▶ TASK STATEMENT:
Below are lines of data; restate word for word those running from the line containing "cells are negative" to the line containing "analysis of unremarkable", inclusive, and no others.

▶ INPUT FOR THIS TASK:

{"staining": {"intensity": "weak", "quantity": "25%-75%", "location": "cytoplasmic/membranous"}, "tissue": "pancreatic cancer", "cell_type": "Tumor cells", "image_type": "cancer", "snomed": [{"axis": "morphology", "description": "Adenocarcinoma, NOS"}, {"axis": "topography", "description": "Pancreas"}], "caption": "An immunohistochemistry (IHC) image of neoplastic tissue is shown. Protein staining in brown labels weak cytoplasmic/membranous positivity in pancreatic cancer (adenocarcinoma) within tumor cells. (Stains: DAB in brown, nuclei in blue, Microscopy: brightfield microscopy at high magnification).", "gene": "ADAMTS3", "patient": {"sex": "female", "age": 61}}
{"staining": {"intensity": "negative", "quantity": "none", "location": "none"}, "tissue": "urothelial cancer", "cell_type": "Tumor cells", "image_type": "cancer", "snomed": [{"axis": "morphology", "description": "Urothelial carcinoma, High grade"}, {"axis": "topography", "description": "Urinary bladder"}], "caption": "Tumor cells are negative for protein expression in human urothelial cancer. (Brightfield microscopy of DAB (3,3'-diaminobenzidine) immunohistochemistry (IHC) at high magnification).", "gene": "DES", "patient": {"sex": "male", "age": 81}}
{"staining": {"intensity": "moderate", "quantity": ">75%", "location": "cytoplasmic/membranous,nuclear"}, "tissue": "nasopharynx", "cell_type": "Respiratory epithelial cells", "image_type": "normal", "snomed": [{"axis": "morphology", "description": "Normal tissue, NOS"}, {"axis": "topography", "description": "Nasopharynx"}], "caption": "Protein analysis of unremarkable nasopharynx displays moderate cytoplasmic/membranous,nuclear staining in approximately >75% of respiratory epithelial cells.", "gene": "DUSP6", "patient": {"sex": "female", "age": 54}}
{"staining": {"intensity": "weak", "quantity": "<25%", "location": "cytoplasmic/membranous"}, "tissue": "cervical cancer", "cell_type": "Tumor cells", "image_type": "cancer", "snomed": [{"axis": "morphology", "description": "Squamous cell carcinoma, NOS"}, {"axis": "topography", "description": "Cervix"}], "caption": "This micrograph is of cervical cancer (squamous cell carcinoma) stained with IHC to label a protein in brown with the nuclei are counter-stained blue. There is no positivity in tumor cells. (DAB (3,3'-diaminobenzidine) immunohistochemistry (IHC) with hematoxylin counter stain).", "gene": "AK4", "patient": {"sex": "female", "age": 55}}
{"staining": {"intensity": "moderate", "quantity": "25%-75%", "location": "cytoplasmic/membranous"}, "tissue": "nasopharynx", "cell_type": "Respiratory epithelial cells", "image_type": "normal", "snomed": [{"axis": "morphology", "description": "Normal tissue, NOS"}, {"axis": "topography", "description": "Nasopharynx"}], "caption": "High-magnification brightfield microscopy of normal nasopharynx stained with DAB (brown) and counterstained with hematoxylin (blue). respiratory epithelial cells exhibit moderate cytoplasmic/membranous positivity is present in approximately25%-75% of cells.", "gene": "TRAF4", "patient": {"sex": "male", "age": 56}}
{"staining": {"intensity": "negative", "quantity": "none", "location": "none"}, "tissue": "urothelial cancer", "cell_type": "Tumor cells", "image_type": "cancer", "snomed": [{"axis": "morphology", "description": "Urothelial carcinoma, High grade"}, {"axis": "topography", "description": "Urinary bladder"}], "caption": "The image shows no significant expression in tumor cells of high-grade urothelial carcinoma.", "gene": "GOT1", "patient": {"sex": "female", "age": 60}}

▶ EXPECTED ANSWER:
{"staining": {"intensity": "negative", "quantity": "none", "location": "none"}, "tissue": "urothelial cancer", "cell_type": "Tumor cells", "image_type": "cancer", "snomed": [{"axis": "morphology", "description": "Urothelial carcinoma, High grade"}, {"axis": "topography", "description": "Urinary bladder"}], "caption": "Tumor cells are negative for protein expression in human urothelial cancer. (Brightfield microscopy of DAB (3,3'-diaminobenzidine) immunohistochemistry (IHC) at high magnification).", "gene": "DES", "patient": {"sex": "male", "age": 81}}
{"staining": {"intensity": "moderate", "quantity": ">75%", "location": "cytoplasmic/membranous,nuclear"}, "tissue": "nasopharynx", "cell_type": "Respiratory epithelial cells", "image_type": "normal", "snomed": [{"axis": "morphology", "description": "Normal tissue, NOS"}, {"axis": "topography", "description": "Nasopharynx"}], "caption": "Protein analysis of unremarkable nasopharynx displays moderate cytoplasmic/membranous,nuclear staining in approximately >75% of respiratory epithelial cells.", "gene": "DUSP6", "patient": {"sex": "female", "age": 54}}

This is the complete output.